Y ahora muchos de esos actores han mutado. Ya no son
fervientes defensores, pero tampoco han hecho autocrítica seria, ni asumieron alguna
responsabilidad pública. Hoy se presentan como críticos técnicos, consultores
neutros, analistas ilustrados. Se reacomodaron a la debacle, sobrevivieron al
naufragio, agarrados a las tablas del sistema que ayudaron a hundir. Son lo que
Cioran habría llamado “los exiliados del fracaso, sin remordimiento, pero con
prestigio”.
La indiferencia es una forma sutil de corrupción moral. Y
la historia boliviana está llena de esos silencios ruidosos, donde lo ético fue
sustituido por lo funcional, lo revolucionario por lo utilitario. Si Edipo, en
su ceguera, asumió el castigo como expiación, los intelectuales funcionales al
MAS han decidido no sacarse los ojos, sino ponerse lentes oscuros y seguir
escribiendo documentillos y haciendo
talleres en hoteles de cinco estrellas.

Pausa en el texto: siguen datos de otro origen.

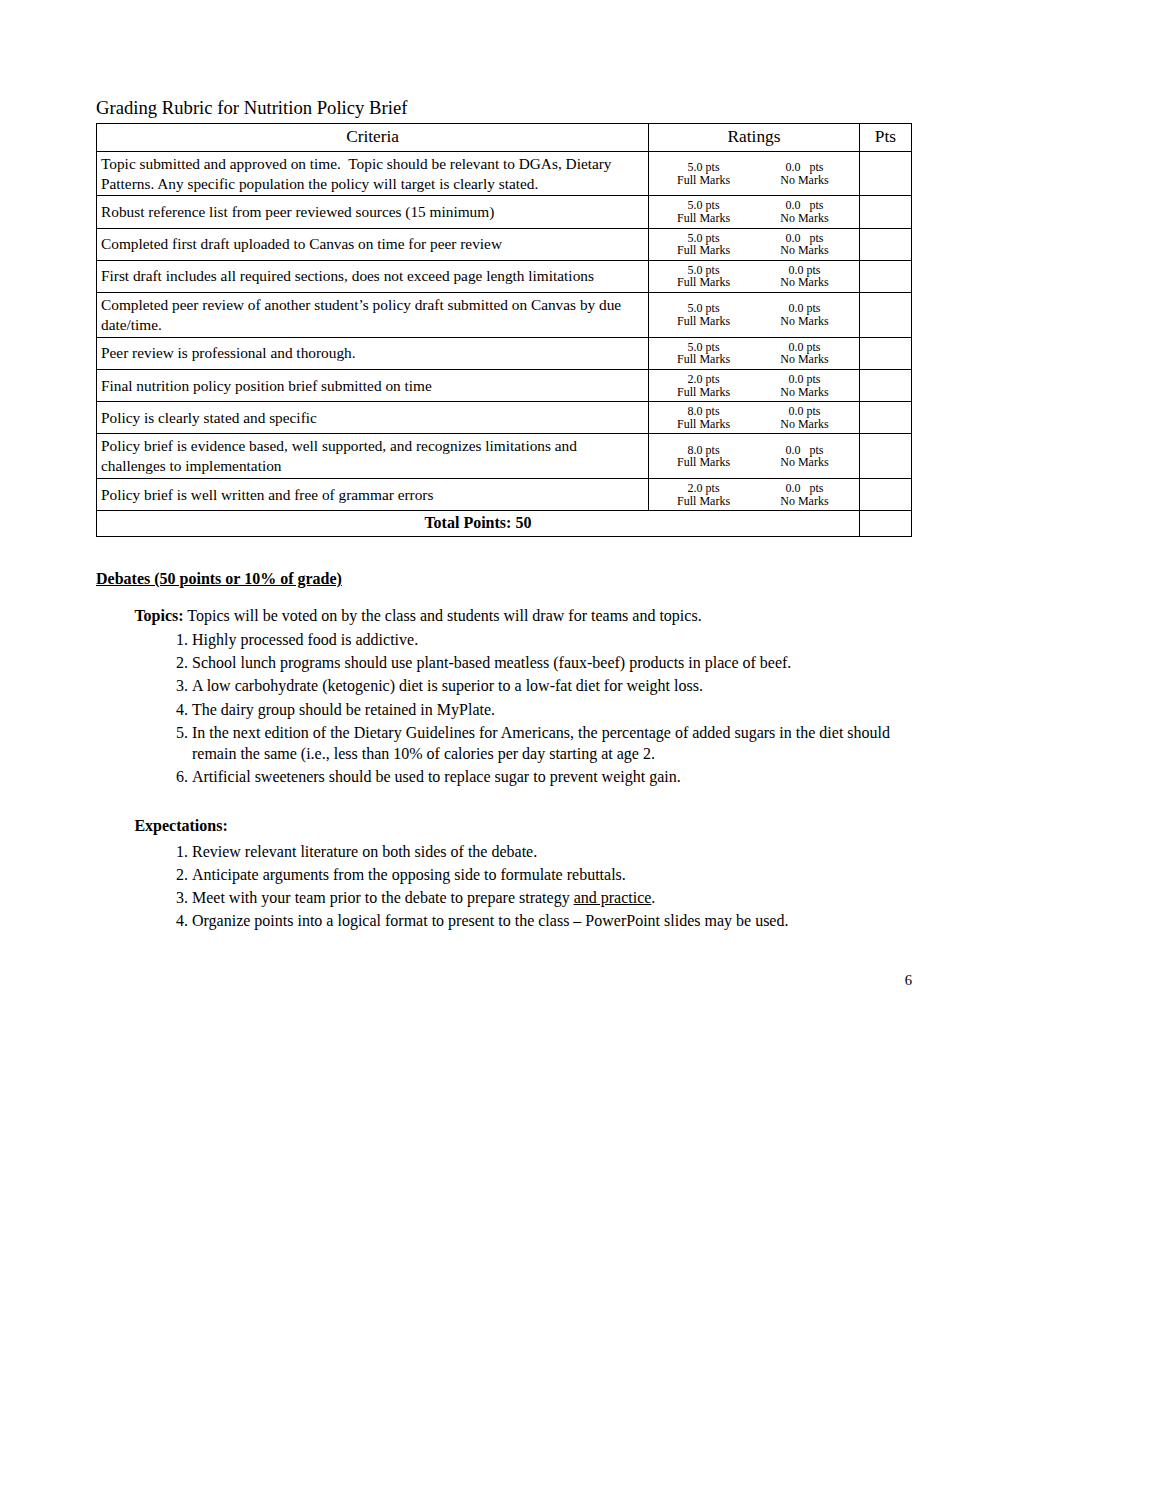Grading Rubric for Nutrition Policy Brief
| Criteria | Ratings | Pts |
| --- | --- | --- |
| Topic submitted and approved on time. Topic should be relevant to DGAs, Dietary Patterns. Any specific population the policy will target is clearly stated. | / 5.0 pts Full Marks / 0.0 pts No Marks / | |
| Robust reference list from peer reviewed sources (15 minimum) | / 5.0 pts Full Marks / 0.0 pts No Marks / | |
| Completed first draft uploaded to Canvas on time for peer review | / 5.0 pts Full Marks / 0.0 pts No Marks / | |
| First draft includes all required sections, does not exceed page length limitations | / 5.0 pts Full Marks / 0.0 pts No Marks / | |
| Completed peer review of another student’s policy draft submitted on Canvas by due date/time. | / 5.0 pts Full Marks / 0.0 pts No Marks / | |
| Peer review is professional and thorough. | / 5.0 pts Full Marks / 0.0 pts No Marks / | |
| Final nutrition policy position brief submitted on time | / 2.0 pts Full Marks / 0.0 pts No Marks / | |
| Policy is clearly stated and specific | / 8.0 pts Full Marks / 0.0 pts No Marks / | |
| Policy brief is evidence based, well supported, and recognizes limitations and challenges to implementation | / 8.0 pts Full Marks / 0.0 pts No Marks / | |
| Policy brief is well written and free of grammar errors | / 2.0 pts Full Marks / 0.0 pts No Marks / | |
| Total Points: 50 | |
Debates (50 points or 10% of grade)
Topics: Topics will be voted on by the class and students will draw for teams and topics.
Highly processed food is addictive.
School lunch programs should use plant-based meatless (faux-beef) products in place of beef.
A low carbohydrate (ketogenic) diet is superior to a low-fat diet for weight loss.
The dairy group should be retained in MyPlate.
In the next edition of the Dietary Guidelines for Americans, the percentage of added sugars in the diet should remain the same (i.e., less than 10% of calories per day starting at age 2.
Artificial sweeteners should be used to replace sugar to prevent weight gain.
Expectations:
Review relevant literature on both sides of the debate.
Anticipate arguments from the opposing side to formulate rebuttals.
Meet with your team prior to the debate to prepare strategy and practice.
Organize points into a logical format to present to the class – PowerPoint slides may be used.
6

La tragedia no se limita a los protagonistas
visibles, también la tejen los espectadores que callan, los supuestos sabios
que aplauden, los expertos que prefieren conservar sus consultorías, antes que
denunciar la destrucción de lo público.
En Bolivia, todos somos sospechosos —no porque hayamos
gobernado, sino porque dejamos que la mentira se vuelva sistema. Y como Edipo,
tal vez lo peor no es la culpa que se asume, sino la que se niega mientras se
sigue viviendo como si nada hubiera ocurrido.